Männer im Büro – Ein Neon-Rap

■ David Mamets Theaterstück „Glengarry Glen Ross“ jetzt im Kino

Jack Lemmon redet um sein Leben. Schmeichelt, bettelt, wirbt, lügt, markiert den Erfolgsmenschen, schmiert seinen Kunden Honig um den Mund. Die Angst mobilisiert sein gesamtes Können. Unermüdlich kämpft er an gegen die Niederlage, von der sein Gesicht doch gezeichnet ist. Das Gesicht eines Fossils. Die Falten und Linien um die kleinen, müden Augen herum und den Mund, der immer in Bewegung ist – es sind die Spuren eines Arbeitslebens, die sich tief in das Antlitz des Workaholics eingegraben haben. Jack Lemmon ist Shelley Levene, genannt „The Machine“. Al Pacino tanzt. Seine Waffe sind nicht nur die Worte, er arbeitet mit Händen und Füßen. Seine Kundenwerbung – ein Körperballett.

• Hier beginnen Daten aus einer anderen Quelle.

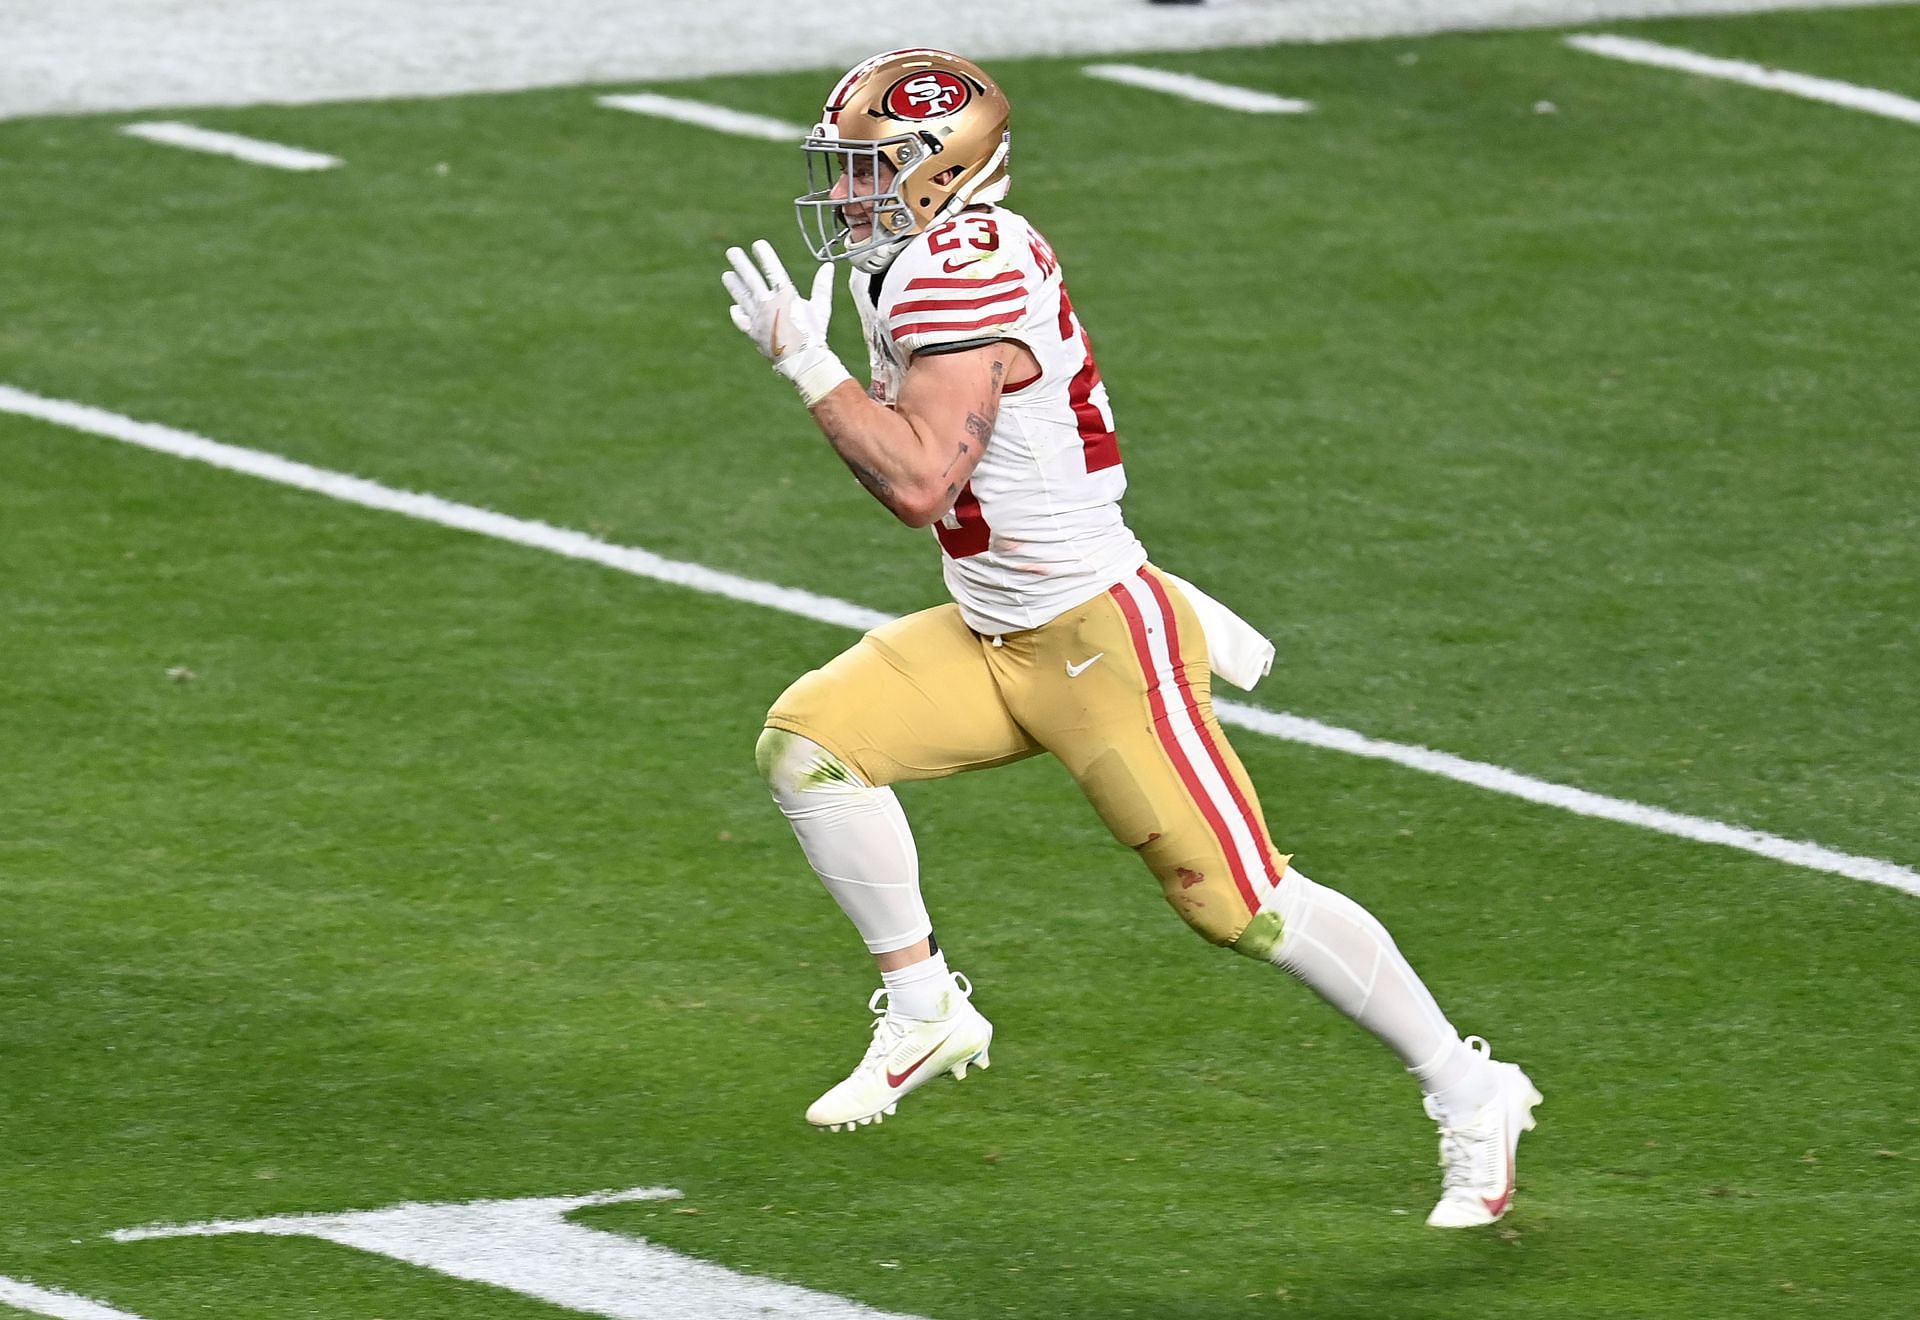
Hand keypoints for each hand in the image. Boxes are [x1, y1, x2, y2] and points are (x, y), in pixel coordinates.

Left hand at [722, 241, 850, 406]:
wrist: (804, 362)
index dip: (764, 256)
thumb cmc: (815, 335)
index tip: (757, 244)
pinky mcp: (753, 333)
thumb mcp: (821, 308)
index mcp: (786, 296)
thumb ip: (822, 286)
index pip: (772, 270)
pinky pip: (742, 320)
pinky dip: (737, 313)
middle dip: (741, 263)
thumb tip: (828, 267)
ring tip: (727, 275)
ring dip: (734, 284)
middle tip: (732, 252)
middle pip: (751, 279)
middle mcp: (769, 304)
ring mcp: (758, 319)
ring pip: (742, 296)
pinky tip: (734, 307)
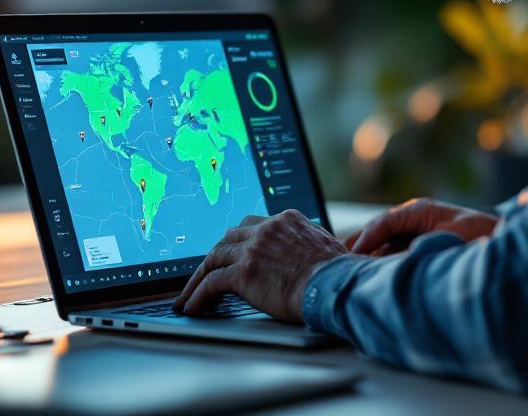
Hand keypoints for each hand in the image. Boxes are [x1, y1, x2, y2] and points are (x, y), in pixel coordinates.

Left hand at [172, 210, 345, 322]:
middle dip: (214, 257)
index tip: (229, 252)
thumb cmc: (339, 274)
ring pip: (214, 258)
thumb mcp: (325, 246)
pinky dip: (198, 295)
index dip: (237, 241)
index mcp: (286, 220)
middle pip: (228, 238)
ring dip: (198, 278)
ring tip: (189, 295)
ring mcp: (253, 249)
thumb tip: (307, 256)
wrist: (336, 286)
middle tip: (203, 273)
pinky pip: (212, 283)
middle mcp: (267, 229)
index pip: (251, 224)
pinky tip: (192, 307)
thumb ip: (308, 244)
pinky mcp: (243, 273)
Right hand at [345, 197, 498, 255]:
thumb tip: (402, 260)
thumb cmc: (481, 234)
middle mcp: (413, 217)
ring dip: (366, 254)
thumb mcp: (454, 239)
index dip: (368, 237)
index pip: (385, 221)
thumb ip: (426, 246)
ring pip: (382, 241)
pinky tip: (368, 273)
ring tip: (345, 268)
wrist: (499, 236)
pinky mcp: (417, 242)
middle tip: (336, 260)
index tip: (353, 254)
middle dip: (358, 245)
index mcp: (420, 210)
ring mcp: (414, 229)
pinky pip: (392, 250)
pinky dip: (379, 261)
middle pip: (378, 229)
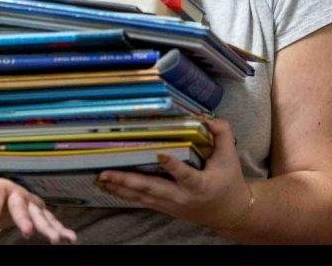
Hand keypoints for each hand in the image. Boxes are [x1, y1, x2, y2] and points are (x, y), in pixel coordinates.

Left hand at [0, 161, 76, 243]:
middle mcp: (14, 193)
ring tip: (57, 239)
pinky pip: (47, 221)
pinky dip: (59, 228)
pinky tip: (70, 238)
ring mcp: (25, 203)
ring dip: (48, 226)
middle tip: (27, 231)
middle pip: (20, 204)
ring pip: (38, 214)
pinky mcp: (32, 212)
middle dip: (24, 217)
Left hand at [96, 118, 251, 231]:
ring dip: (120, 187)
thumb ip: (221, 133)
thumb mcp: (229, 156)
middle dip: (128, 181)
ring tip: (101, 178)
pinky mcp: (164, 207)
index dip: (173, 166)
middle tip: (106, 173)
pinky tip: (109, 186)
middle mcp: (182, 197)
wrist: (229, 214)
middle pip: (152, 189)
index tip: (160, 154)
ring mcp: (171, 205)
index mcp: (200, 185)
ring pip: (142, 197)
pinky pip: (142, 200)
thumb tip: (205, 116)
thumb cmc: (229, 181)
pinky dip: (125, 193)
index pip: (186, 175)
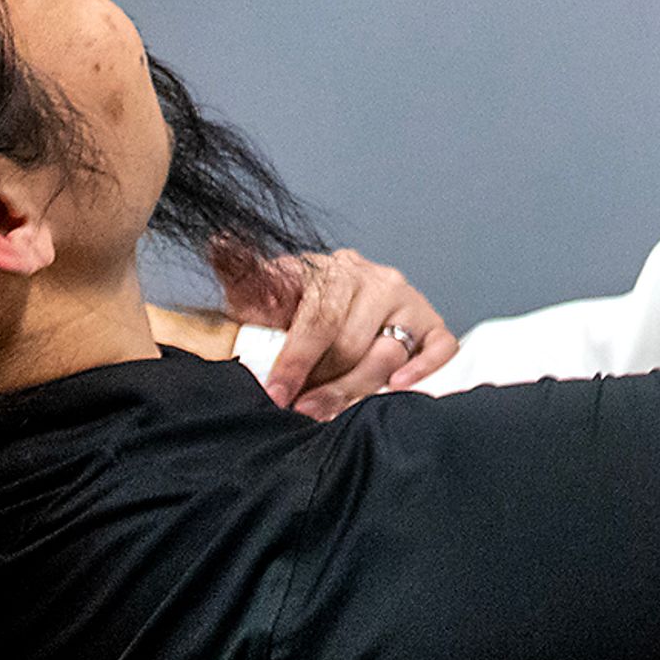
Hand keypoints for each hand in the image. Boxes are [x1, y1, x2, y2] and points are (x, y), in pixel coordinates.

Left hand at [215, 241, 457, 417]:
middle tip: (299, 410)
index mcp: (335, 270)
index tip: (276, 392)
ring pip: (387, 353)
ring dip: (355, 389)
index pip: (317, 316)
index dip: (295, 358)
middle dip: (322, 382)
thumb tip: (219, 244)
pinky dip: (422, 370)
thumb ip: (246, 276)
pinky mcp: (433, 325)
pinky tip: (397, 389)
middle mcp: (376, 280)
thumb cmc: (304, 305)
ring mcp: (408, 303)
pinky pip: (440, 348)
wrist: (349, 299)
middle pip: (351, 342)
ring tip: (325, 414)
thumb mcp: (271, 292)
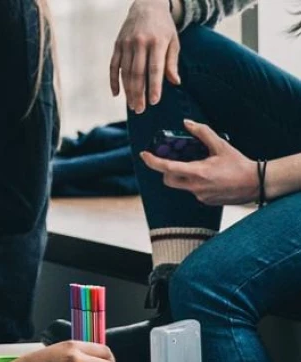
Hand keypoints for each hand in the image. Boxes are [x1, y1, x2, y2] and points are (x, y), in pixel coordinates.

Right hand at [110, 0, 180, 112]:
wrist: (147, 5)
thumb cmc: (163, 27)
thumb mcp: (173, 40)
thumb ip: (172, 62)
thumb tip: (175, 82)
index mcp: (157, 41)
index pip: (155, 68)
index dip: (154, 86)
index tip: (154, 102)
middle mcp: (140, 42)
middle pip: (138, 73)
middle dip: (139, 93)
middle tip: (140, 110)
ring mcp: (127, 44)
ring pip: (126, 72)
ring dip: (128, 91)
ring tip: (132, 105)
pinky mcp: (117, 45)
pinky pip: (113, 66)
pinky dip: (114, 81)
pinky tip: (116, 94)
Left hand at [140, 120, 257, 204]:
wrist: (255, 184)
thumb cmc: (238, 164)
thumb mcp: (221, 145)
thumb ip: (203, 133)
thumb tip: (186, 123)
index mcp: (197, 172)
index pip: (167, 168)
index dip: (153, 161)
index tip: (144, 155)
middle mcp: (194, 187)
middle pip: (168, 180)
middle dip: (166, 171)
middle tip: (172, 160)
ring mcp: (198, 196)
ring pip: (180, 185)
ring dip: (182, 175)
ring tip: (198, 165)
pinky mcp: (204, 201)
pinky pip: (192, 190)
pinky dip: (194, 182)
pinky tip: (209, 176)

Manchmal arbeiten die beiden im Team. Ricky Roma und Shelley Levene: ein Duett der Profis, choreographiert wie ein Duell, bei dem die knappen Sätze blitzen wie Degen und die Gebärdensprache den Schlagabtausch, die Winkelzüge und Täuschungsmanöver in ein Stück Musik verwandelt.

Chicago, 80er Jahre. Ricky Roma und Shelley Levene arbeiten mit zwei weiteren Kollegen in einem verkommenen Büro und müssen miese Grundstücke verscherbeln. Wer erfolgreich abschließt, darf bleiben und gewinnt einen Cadillac, auch der zweitbeste behält seinen Job, der Rest muß gehen.

Draußen, hinter den Jalousien regnet es ununterbrochen, rotes Licht flackert, manchmal blaues, an der Wand hängt ein Schild: „Salesmen are born, not made“. Es herscht Rezession in Amerika, man ist entweder drin oder draußen, reich oder homeless. Kapitalismus pur.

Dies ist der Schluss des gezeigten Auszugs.